As a young designer, I have always been inspired by the little things. I walk around and realize cracks in the concrete that create shapes, enjoy the gradient of a sunset, and see patterns in the most unusual places. It is like music to my eyes. I absolutely love to find meaning in color, shapes, lines, or any other elements of a design. I am a strong believer that everything you put out in the world no matter what it is (poster, advertisement, book, photograph, etc.) should have some type of thoughtful process behind its creation. This post will help you figure out how to find meaning or inspiration for your designs through color.

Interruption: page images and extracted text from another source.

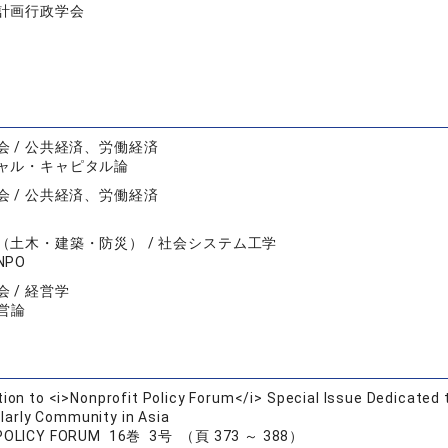
計画行政学会
会 / 公共経済、労働経済
ャル・キャピタル論
会 / 公共経済、労働経済
（土木・建築・防災） / 社会システム工学
NPO
 / 経営学
経営論
tion to <i>Nonprofit Policy Forum</i> Special Issue Dedicated
larly Community in Asia
POLICY FORUM 16巻 3号 （頁 373 ～ 388）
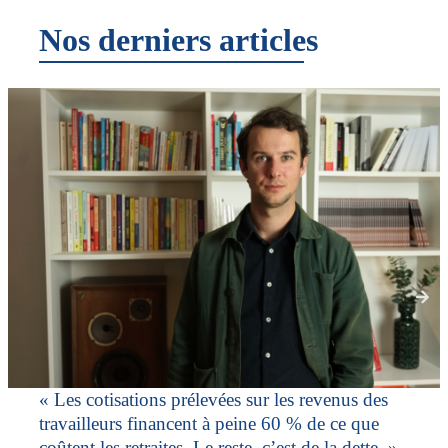
Nos derniers articles
« Les cotisations prélevées sur les revenus des
travailleurs financent à peine 60 % de ce que
coûtent les retraites. Le reste, c’est de la dette. »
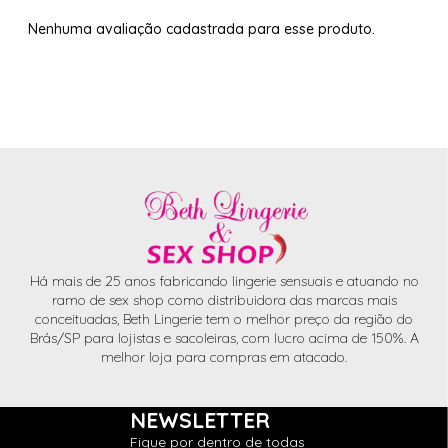
Nenhuma avaliação cadastrada para esse produto.
Há mais de 25 anos fabricando lingerie sensuais e atuando no
ramo de sex shop como distribuidora das marcas mais
conceituadas, Beth Lingerie tem o melhor preço da região do
Brás/SP para lojistas e sacoleiras, com lucro acima de 150%. A
melhor loja para compras em atacado.
NEWSLETTER
Fique por dentro de todas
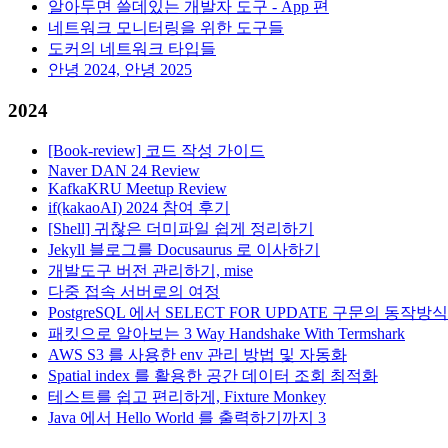
알아두면 쓸데있는 개발자 도구 - App 편
네트워크 모니터링을 위한 도구들
도커의 네트워크 타입들
안녕 2024, 안녕 2025
2024
[Book-review] 코드 작성 가이드
Naver DAN 24 Review
KafkaKRU Meetup Review
if(kakaoAI) 2024 참여 후기
[Shell] 귀찮은 더미파일 쉽게 정리하기
Jekyll 블로그를 Docusaurus 로 이사하기
개발도구 버전 관리하기, mise
다중 접속 서버로의 여정
PostgreSQL 에서 SELECT FOR UPDATE 구문의 동작방식
패킷으로 알아보는 3 Way Handshake With Termshark
AWS S3 를 사용한 env 관리 방법 및 자동화
Spatial index 를 활용한 공간 데이터 조회 최적화
테스트를 쉽고 편리하게, Fixture Monkey
Java 에서 Hello World 를 출력하기까지 3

As I explained in my visual consistency video, color has meaning. If you are designing a poster, for example, find colors that speak to the choices that you will make. Will the background be a washed-out blue because you love that color? Nope! Wrong answer. Think deeper about the choices you make; be in touch with your inner Yoda young grasshopper. You may decide to pick out the washed-out blue because the poster is for a summer concert series where people can relax. Let me break it down for you:

Washed-out?: This could be a gradient of some sort where you could fade a light blue with a white that helps add to the summer time feel.

Light Blue: Calming, chill, and joyful color that is easy on the eyes and speaks to the feeling of the moment at the concert.

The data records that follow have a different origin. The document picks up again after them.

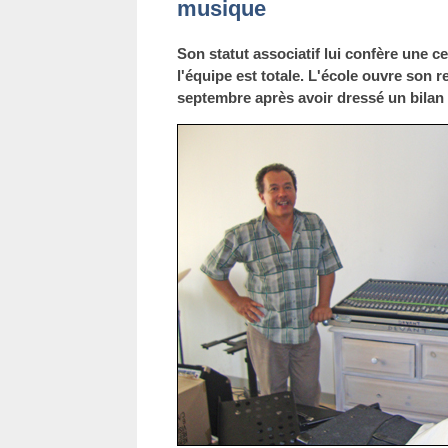
musique
Son statut associatif lui confère une c
l'équipe est totale. L'école ouvre son re
septembre après avoir dressé un bilan p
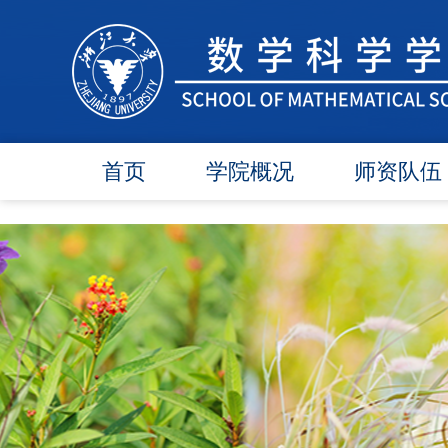
首页
学院概况
师资队伍
学院简介
在任教师
学院领导
博导师资
各委员会
硕导师资
办事指南
退休教师
行政团队
人才引进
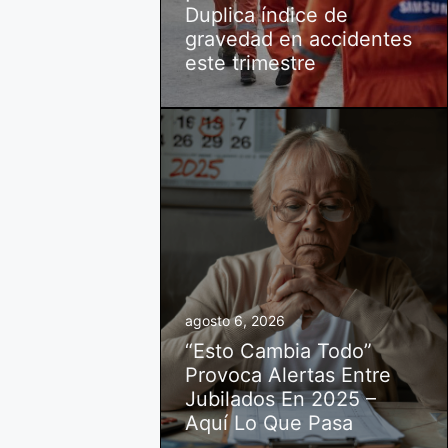
Duplica índice de
gravedad en accidentes
este trimestre
agosto 6, 2026
“Esto Cambia Todo”
Provoca Alertas Entre
Jubilados En 2025 –
Aquí Lo Que Pasa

Have your colors speak for your thought process and design. Break down your color choices to give you a clear understanding as to why you have made the choices you have made.

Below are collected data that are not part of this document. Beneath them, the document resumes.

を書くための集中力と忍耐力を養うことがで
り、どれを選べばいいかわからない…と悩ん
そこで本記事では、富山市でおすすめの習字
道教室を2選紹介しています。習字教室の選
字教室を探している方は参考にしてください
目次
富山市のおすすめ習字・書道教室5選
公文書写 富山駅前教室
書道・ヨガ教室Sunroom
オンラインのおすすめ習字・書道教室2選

Currently I am developing an identity for a neighborhood in Austin, Texas called Clarksville. It is a wonderful place that I am researching for a design project and recently I gave the place a nice photo session. I was walking around and felt so in touch with the community and instantly felt inspired. I took photos of colors that resonated with the feel of the neighborhood so I could develop a color palette that accurately represents Clarksville.

I recommend finding a way to feel in touch with what you are designing. Are you making a poster for an event? Ask people who have attended the event before to tell you how it made them feel or if it inspired them in any way. Then take those feelings and express them on an art board.

Color is something that gives so much value to life so why not have it give value to your designs.